1. Misapplying Seismic Parameters: Using the wrong value for the response modification coefficient $R$ or the system overstrength factor ${\Omega }_0$ is a frequent error. This directly leads to incorrect base shear and component design forces. Correction: Create a quick-reference chart for common seismic force-resisting systems and their $R$ and ${\Omega }_0$ values from ASCE 7 for easy access during the exam.

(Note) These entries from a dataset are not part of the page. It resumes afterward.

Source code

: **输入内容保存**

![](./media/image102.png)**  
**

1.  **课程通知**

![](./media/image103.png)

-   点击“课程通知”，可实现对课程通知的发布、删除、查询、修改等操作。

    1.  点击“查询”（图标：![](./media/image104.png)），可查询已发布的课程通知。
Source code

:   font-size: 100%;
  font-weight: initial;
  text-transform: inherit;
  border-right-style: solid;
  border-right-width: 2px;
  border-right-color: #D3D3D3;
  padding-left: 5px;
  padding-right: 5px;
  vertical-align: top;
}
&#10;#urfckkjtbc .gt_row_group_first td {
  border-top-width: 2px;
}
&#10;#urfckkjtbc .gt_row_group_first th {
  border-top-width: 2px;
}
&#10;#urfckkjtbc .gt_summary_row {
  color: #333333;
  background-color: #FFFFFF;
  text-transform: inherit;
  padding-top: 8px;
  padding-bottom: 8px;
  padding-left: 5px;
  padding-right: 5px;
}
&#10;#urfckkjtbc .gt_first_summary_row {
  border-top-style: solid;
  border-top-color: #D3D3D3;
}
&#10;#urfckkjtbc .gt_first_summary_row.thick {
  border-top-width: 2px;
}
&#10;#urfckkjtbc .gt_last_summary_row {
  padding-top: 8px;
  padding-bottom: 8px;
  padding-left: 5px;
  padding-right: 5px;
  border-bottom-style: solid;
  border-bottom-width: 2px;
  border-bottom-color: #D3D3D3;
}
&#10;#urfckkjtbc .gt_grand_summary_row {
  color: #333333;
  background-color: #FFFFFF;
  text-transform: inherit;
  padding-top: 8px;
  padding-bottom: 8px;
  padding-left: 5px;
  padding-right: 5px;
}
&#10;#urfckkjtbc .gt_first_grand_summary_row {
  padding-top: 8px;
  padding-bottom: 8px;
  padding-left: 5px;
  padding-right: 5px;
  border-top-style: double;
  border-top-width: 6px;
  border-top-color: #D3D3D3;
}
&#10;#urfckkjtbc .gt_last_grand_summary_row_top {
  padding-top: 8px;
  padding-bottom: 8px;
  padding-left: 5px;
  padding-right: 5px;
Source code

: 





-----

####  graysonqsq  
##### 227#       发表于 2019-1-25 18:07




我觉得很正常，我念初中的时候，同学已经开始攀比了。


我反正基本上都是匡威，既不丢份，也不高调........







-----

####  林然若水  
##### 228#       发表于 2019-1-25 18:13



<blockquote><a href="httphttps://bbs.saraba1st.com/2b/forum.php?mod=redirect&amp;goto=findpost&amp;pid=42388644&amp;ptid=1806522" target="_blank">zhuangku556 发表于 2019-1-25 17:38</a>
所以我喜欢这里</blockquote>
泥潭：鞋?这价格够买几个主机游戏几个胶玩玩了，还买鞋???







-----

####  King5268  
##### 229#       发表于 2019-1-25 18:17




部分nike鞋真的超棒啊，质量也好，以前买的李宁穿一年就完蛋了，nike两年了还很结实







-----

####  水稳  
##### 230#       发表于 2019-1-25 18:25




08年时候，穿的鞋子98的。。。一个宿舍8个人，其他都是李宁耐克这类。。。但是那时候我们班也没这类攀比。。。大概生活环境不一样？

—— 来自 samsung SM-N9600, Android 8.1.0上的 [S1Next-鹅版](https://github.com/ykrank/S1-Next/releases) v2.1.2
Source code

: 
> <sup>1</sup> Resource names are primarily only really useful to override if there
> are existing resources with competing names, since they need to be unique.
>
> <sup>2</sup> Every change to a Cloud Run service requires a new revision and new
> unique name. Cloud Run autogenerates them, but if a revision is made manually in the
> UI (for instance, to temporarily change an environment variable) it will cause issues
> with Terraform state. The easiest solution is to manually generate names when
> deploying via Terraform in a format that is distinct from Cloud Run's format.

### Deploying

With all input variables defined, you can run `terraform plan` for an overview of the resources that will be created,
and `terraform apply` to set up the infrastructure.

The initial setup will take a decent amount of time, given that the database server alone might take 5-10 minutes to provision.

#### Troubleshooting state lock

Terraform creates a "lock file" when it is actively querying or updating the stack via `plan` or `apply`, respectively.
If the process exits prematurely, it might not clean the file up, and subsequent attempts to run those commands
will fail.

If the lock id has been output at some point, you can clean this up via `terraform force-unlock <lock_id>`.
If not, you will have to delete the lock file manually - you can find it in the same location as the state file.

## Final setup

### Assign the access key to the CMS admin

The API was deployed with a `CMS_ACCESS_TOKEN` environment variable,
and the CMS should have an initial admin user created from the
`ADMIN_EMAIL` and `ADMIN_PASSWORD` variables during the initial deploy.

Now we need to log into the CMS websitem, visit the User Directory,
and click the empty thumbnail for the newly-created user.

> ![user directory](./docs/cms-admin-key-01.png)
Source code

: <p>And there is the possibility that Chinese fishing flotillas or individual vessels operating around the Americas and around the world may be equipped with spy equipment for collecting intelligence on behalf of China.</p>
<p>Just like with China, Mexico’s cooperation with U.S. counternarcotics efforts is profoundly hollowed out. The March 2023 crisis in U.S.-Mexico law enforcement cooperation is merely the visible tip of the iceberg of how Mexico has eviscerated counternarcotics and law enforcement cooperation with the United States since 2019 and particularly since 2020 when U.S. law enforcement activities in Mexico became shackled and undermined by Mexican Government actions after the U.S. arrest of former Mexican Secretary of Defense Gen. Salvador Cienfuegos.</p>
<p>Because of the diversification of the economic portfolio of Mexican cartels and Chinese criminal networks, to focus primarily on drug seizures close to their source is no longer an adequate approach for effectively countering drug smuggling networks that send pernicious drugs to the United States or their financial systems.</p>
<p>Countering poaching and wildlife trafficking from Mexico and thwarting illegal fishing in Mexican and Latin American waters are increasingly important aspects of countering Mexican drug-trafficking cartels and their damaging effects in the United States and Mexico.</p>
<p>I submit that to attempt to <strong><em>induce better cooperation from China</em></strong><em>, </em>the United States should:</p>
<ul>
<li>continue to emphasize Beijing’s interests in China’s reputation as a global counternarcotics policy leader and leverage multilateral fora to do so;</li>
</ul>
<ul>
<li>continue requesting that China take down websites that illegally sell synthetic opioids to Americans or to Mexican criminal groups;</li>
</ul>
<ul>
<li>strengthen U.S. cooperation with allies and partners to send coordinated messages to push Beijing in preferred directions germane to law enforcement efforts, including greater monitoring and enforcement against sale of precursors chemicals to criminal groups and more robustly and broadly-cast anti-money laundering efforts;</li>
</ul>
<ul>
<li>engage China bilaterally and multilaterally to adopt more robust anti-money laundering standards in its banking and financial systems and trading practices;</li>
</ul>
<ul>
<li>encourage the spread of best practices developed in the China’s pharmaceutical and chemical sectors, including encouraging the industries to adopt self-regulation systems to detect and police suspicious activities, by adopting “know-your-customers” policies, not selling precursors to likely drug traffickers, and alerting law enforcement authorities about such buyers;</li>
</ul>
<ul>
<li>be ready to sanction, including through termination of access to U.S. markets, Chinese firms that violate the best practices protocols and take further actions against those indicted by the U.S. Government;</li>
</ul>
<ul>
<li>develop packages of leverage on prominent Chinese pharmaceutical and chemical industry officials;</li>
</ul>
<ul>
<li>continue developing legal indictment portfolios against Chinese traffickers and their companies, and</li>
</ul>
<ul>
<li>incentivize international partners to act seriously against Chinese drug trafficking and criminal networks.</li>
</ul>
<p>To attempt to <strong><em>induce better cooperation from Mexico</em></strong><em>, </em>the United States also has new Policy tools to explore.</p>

1. Overcomplicating Wood and Masonry Adjustments: The numerous adjustment factors in NDS for wood (like $C_D$, $C_M$, $C_L$) can be confusing, leading to the application of the wrong factor or forgetting one altogether. Correction: Use a systematic worksheet or list when solving wood problems to ensure every applicable adjustment factor is accounted for in sequence.

Summary

• The structural depth exam centers on multi-step design problems that require fluent application of the AISC, ACI, AASHTO, NDS, and ASCE 7 codes.
• Seismic and dynamic design basics are tested through the equivalent lateral force procedure, demanding careful selection of system parameters like the response modification coefficient $R$.
• Bridge design follows the AASHTO LRFD specifications, with a distinct emphasis on live load models and fatigue considerations.
• Wood and masonry design require meticulous attention to material-specific adjustment and strength reduction factors.
• Success is built on a dual foundation: deep technical knowledge and a disciplined exam strategy focused on time management, systematic problem-solving, and avoidance of common calculation traps.
• Consistent practice with timed, code-based problems is the most effective way to prepare for the challenge of the exam.